━━━ DATASET EXCERPT

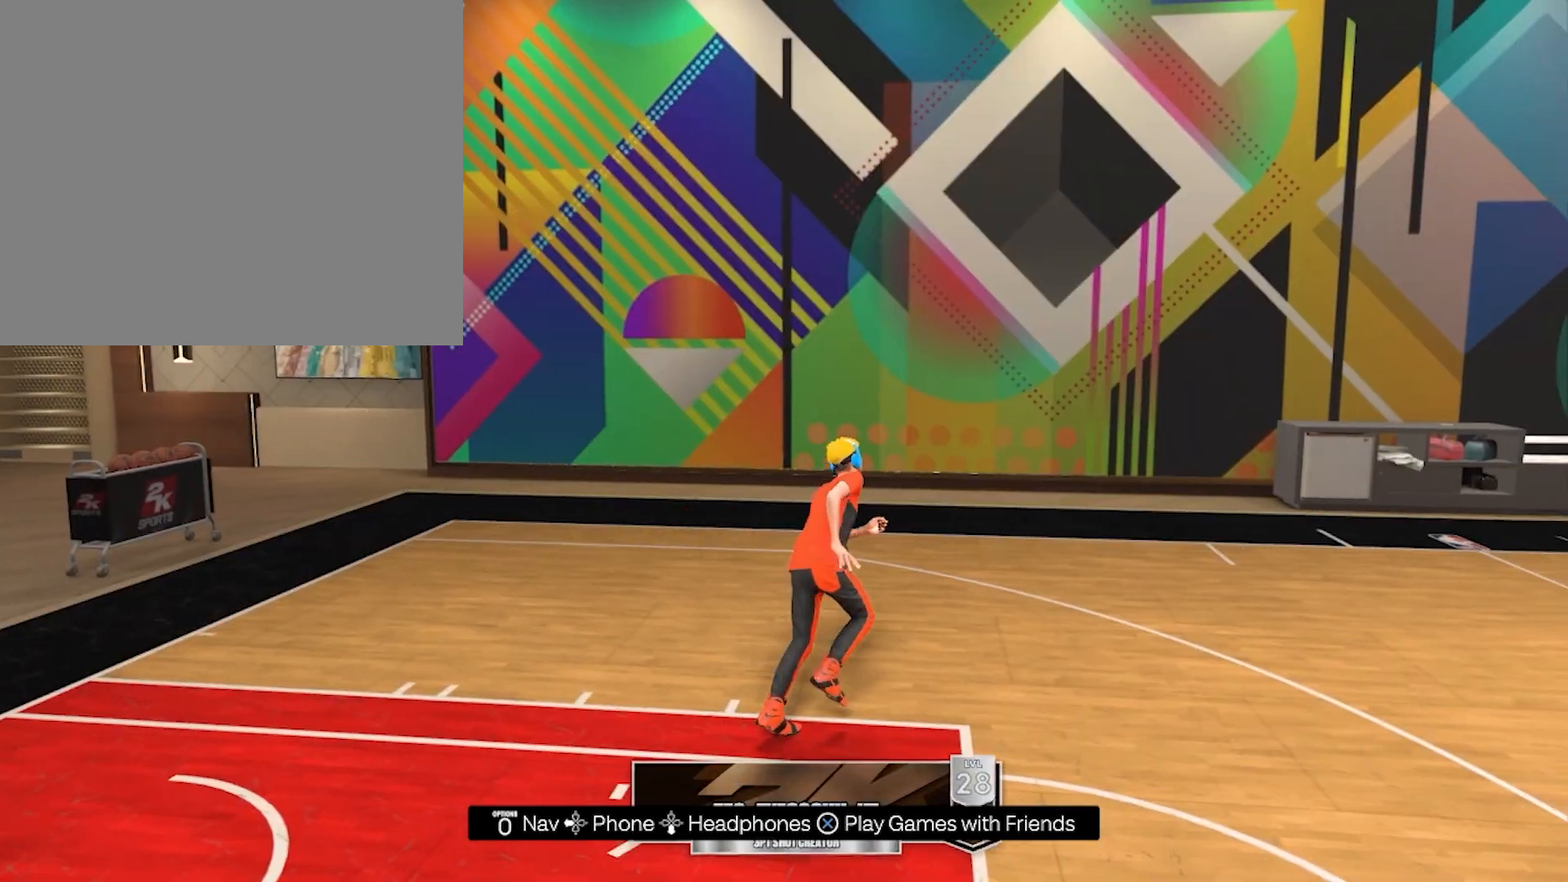
{"buttons": ["DPAD_RIGHT"], "left_stick": "center", "right_stick": "center", "events": [[67, "left_stick", "center"], [250, "DPAD_LEFT", "down"], [383, "DPAD_LEFT", "up"], [500, "DPAD_RIGHT", "down"]]}
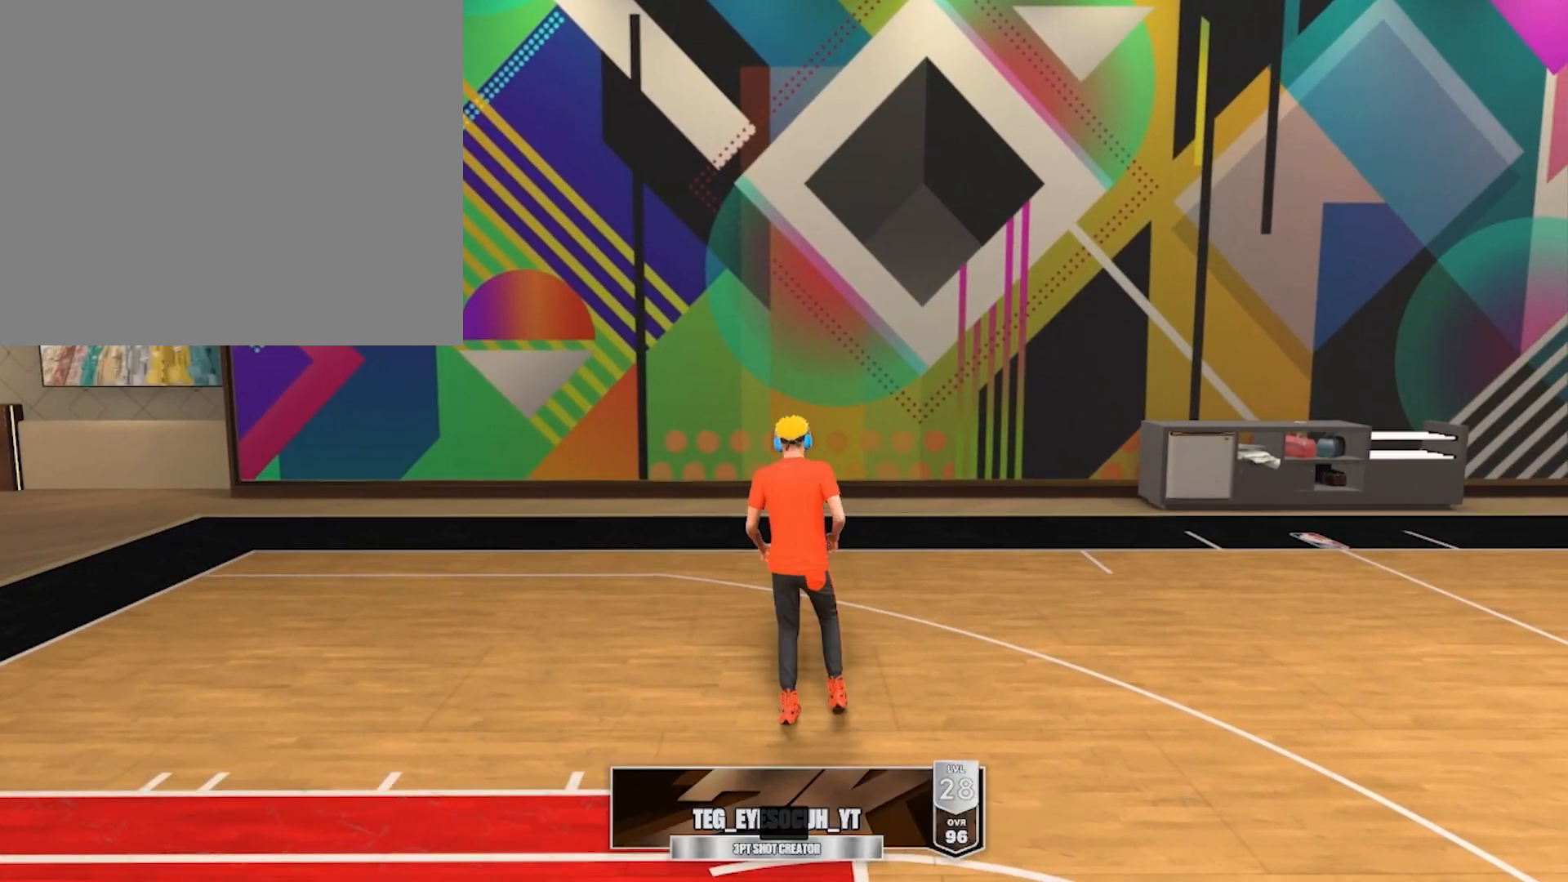
{"buttons": [], "left_stick": "center", "right_stick": "center", "events": [[200, "DPAD_DOWN", "down"], [200, "DPAD_RIGHT", "up"], [367, "DPAD_DOWN", "up"], [367, "DPAD_LEFT", "down"], [400, "DPAD_LEFT", "up"]]}
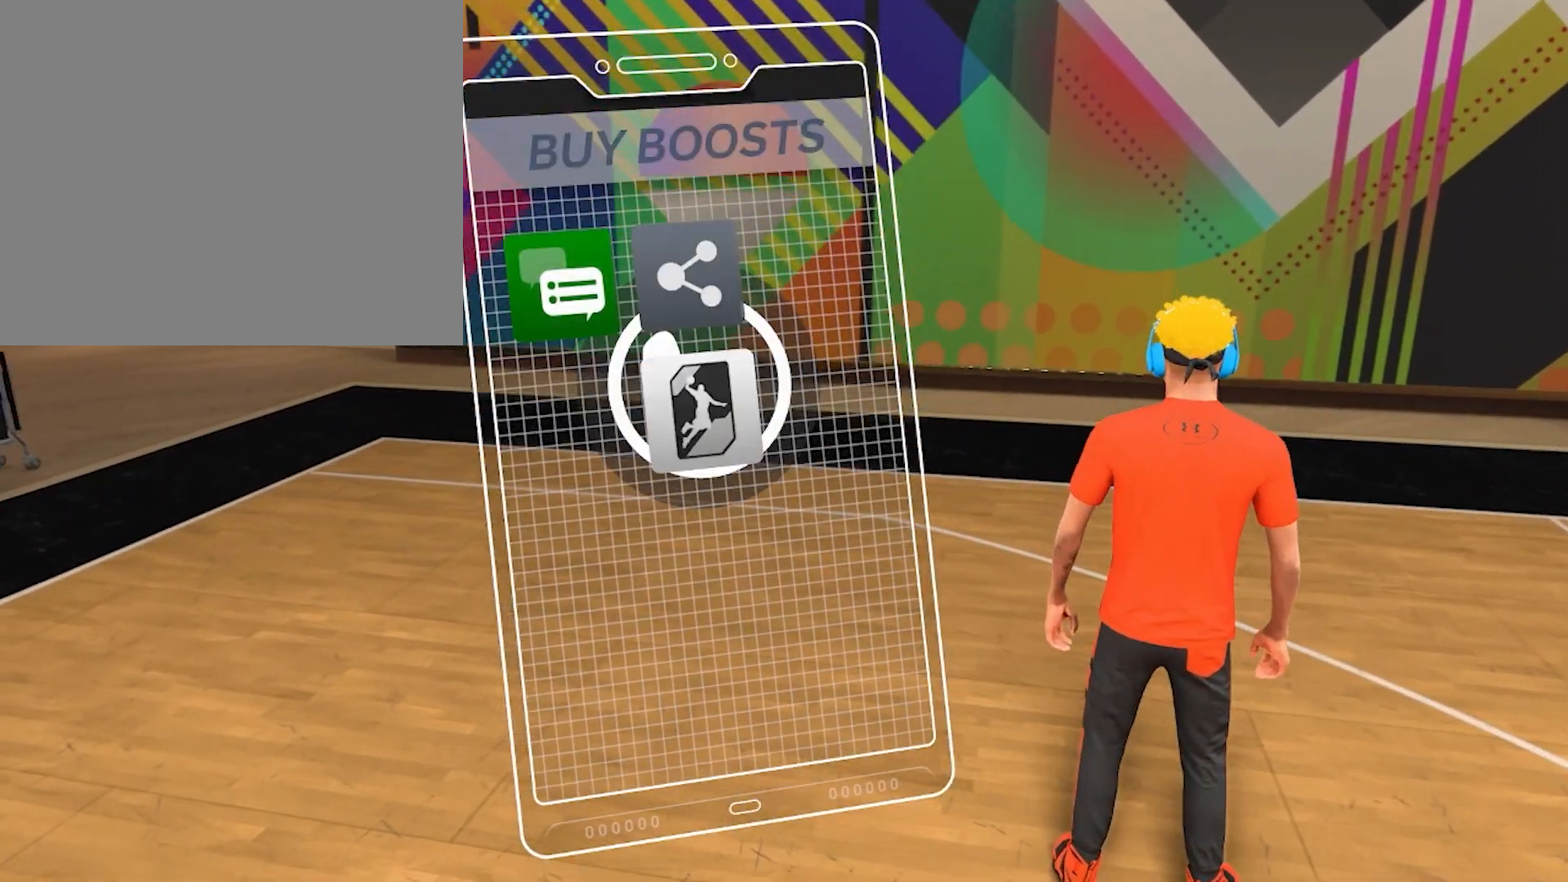
{"buttons": ["DPAD_LEFT"], "left_stick": "center", "right_stick": "center", "events": [[83, "DPAD_UP", "down"], [233, "DPAD_RIGHT", "down"], [233, "DPAD_UP", "up"], [317, "DPAD_DOWN", "down"], [367, "DPAD_RIGHT", "up"], [467, "DPAD_DOWN", "up"], [467, "DPAD_LEFT", "down"]]}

━━━━━━

Would you please set down the data above again exactly, without its pictures?

**RESPONSE**
{"buttons": ["DPAD_RIGHT"], "left_stick": "center", "right_stick": "center", "events": [[67, "left_stick", "center"], [250, "DPAD_LEFT", "down"], [383, "DPAD_LEFT", "up"], [500, "DPAD_RIGHT", "down"]]}
{"buttons": [], "left_stick": "center", "right_stick": "center", "events": [[200, "DPAD_DOWN", "down"], [200, "DPAD_RIGHT", "up"], [367, "DPAD_DOWN", "up"], [367, "DPAD_LEFT", "down"], [400, "DPAD_LEFT", "up"]]}
{"buttons": ["DPAD_LEFT"], "left_stick": "center", "right_stick": "center", "events": [[83, "DPAD_UP", "down"], [233, "DPAD_RIGHT", "down"], [233, "DPAD_UP", "up"], [317, "DPAD_DOWN", "down"], [367, "DPAD_RIGHT", "up"], [467, "DPAD_DOWN", "up"], [467, "DPAD_LEFT", "down"]]}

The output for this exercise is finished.